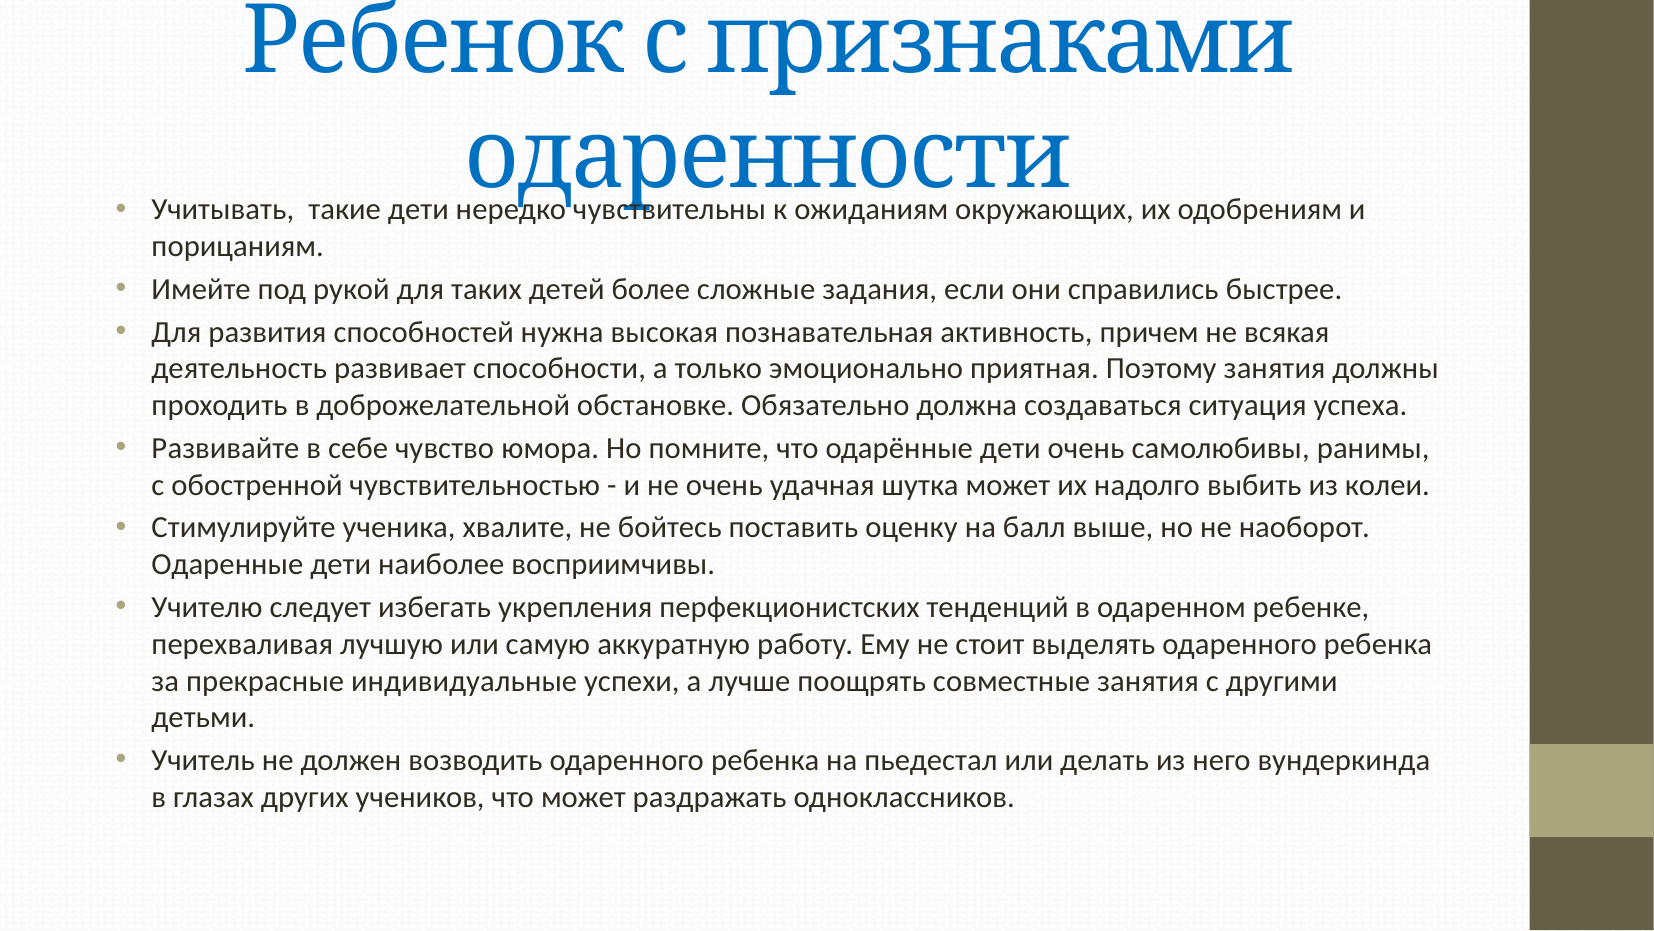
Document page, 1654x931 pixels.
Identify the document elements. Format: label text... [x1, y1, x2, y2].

title Ребенок с признаками одаренности [11, 37, 1524, 147]
list Учитывать, такие дети нередко чувствительны к ожиданиям окружающих, их одобрениям и порицаниям. Имейте под рукой для таких детей более сложные задания, если они справились быстрее. Для развития способностей нужна высокая познавательная активность, причем не всякая деятельность развивает способности, а только эмоционально приятная. Поэтому занятия должны проходить в доброжелательной обстановке. Обязательно должна создаваться ситуация успеха. Развивайте в себе чувство юмора. Но помните, что одарённые дети очень самолюбивы, ранимы, с обостренной чувствительностью - и не очень удачная шутка может их надолго выбить из колеи. Стимулируйте ученика, хвалите, не бойтесь поставить оценку на балл выше, но не наоборот. Одаренные дети наиболее восприимчивы. Учителю следует избегать укрепления перфекционистских тенденций в одаренном ребенке, перехваливая лучшую или самую аккуратную работу. Ему не стоит выделять одаренного ребенка за прекрасные индивидуальные успехи, а лучше поощрять совместные занятия с другими детьми. Учитель не должен возводить одаренного ребенка на пьедестал или делать из него вундеркинда в глазах других учеников, что может раздражать одноклассников. [82, 181, 1461, 869]
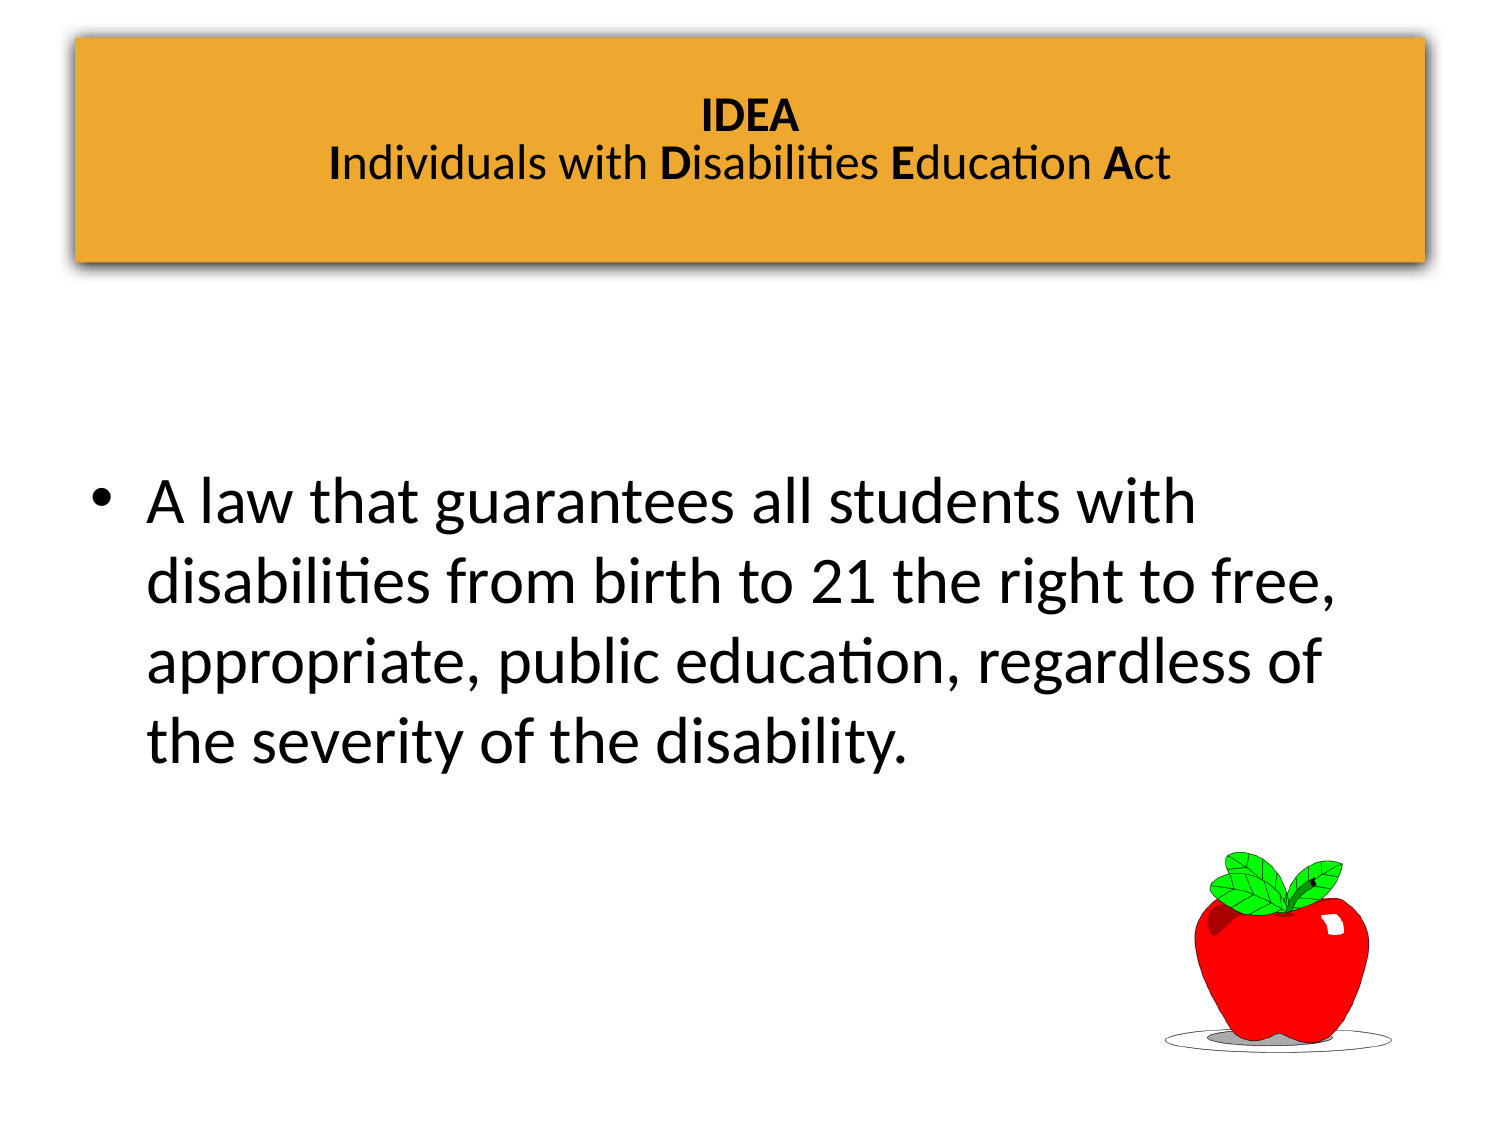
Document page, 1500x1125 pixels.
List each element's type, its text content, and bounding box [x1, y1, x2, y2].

● **About this task**
Only the text of the entries above, transcribed exactly, should be given; leave out pictures.

● **Your solution**
Document page, 1654x931 pixels.
Identify the document elements. Format: label text... [x1, y1, x2, y2].

title Ребенок с признаками одаренности [11, 37, 1524, 147]
list Учитывать, такие дети нередко чувствительны к ожиданиям окружающих, их одобрениям и порицаниям. Имейте под рукой для таких детей более сложные задания, если они справились быстрее. Для развития способностей нужна высокая познавательная активность, причем не всякая деятельность развивает способности, а только эмоционально приятная. Поэтому занятия должны проходить в доброжелательной обстановке. Обязательно должна создаваться ситуация успеха. Развивайте в себе чувство юмора. Но помните, что одарённые дети очень самолюбивы, ранимы, с обостренной чувствительностью - и не очень удачная шутка может их надолго выбить из колеи. Стимулируйте ученика, хвалите, не бойтесь поставить оценку на балл выше, но не наоборот. Одаренные дети наиболее восприимчивы. Учителю следует избегать укрепления перфекционистских тенденций в одаренном ребенке, перехваливая лучшую или самую аккуратную работу. Ему не стоит выделять одаренного ребенка за прекрасные индивидуальные успехи, а лучше поощрять совместные занятия с другими детьми. Учитель не должен возводить одаренного ребенка на пьедестал или делать из него вундеркинда в глазах других учеников, что может раздражать одноклассников. [82, 181, 1461, 869]
Document page, 1500x1125 pixels.
List each element's type, its text content, and bounding box [x1, y1, x2, y2].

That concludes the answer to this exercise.